Front page | perl.perl5.porters |
Postings from April 2012
Re: unicode question
From: Eric Brine
April 26, 2012 09:51
Re: unicode question
Message ID: CALJW-qHJ8MN1kkBKpHY9cQQRsRBXgg61E61GyvJ2fcENkub+jQ@mail.gmail.com
On Thu, Apr 26, 2012 at 4:26 AM, Linda W <email@example.com> wrote:
> If Perl interprets **STDIN**, (not an arbitrary file opened with 'open',
> standard stream'ed input from an all UTF-8 environment, then the
> should be UTF-8 encoding.
No. At best, it's only valid to assume it's UTF-8 if the handle is known to
be text, and Perl has no way of knowing that.
To do otherwise would corrupt data.
> (3) refers to the fixing (when C<< use feature 'unicode_strings'; >> is
>> used) of most instances of a collection of bug in Perl known as "The
>> Unicode Bug".
What I didn't understand was why is it fixed in 5.14 but with a use 5.12
Some instances were fixed in 5.12, some more in 5.14. Some haven't been
use open ':std' => ':locale';
Tells Perl you're expecting text encoded as per your locale.
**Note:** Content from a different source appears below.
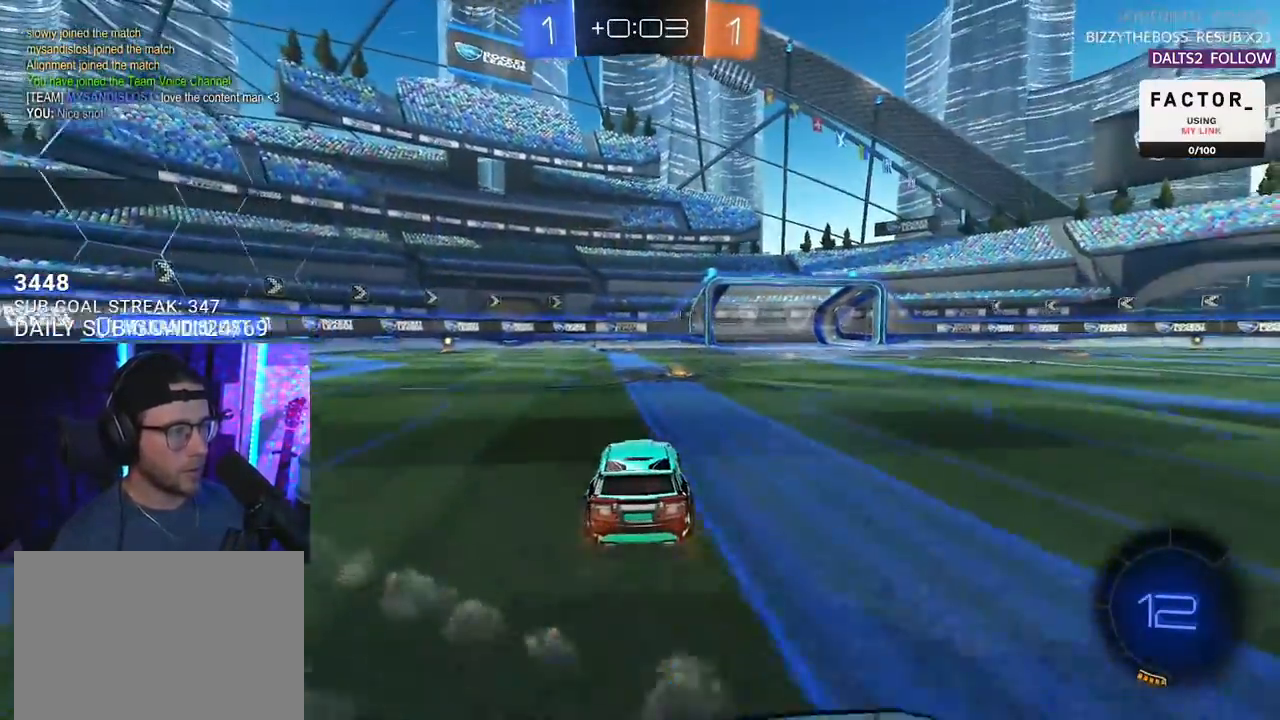
{"buttons": ["R2"], "left_stick": "center", "right_stick": "center", "events": [[117, "left_stick", "right"], [250, "left_stick", "center"], [333, "left_stick", "right"], [467, "left_stick", "center"]]}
Does what you
want. Read the docs.
> The default then and now is that Perl does not mess your file handles.
> It shouldn't.
> It shouldn't mess with UTF-8 encoded STDIN/STDOUT either.
Exactly. It doesn't. You get exactly what the file contains.
> It shouldn't assume a charset that's about 20 years out of date when most
> systems default to UTF-8 encoding (Windows aside)...
It doesn't. It makes no assumption whatsoever. You get exactly what is on
the other end of the handle. That's the only sane approach. Anything else
would corrupt some data.
> Perl returns the bytes it reads from the file handle as is. If your
> file handles are expected to have text of a certain encoding, it's up to
> you to decode it or to tell Perl to decode it. Perl has no way of knowing
> whether a file handle is used to transmit text or not, and it has no way of
> knowing the encoding of that text.
> If the encoding is NOT UTF-8, yes, but I thought it perl was fully UTF-8
> compliant now...?
Perl does indeed support UTF-8 and Unicode. That doesn't mean it'll assume
something is UTF-8 when it has no way to know it is.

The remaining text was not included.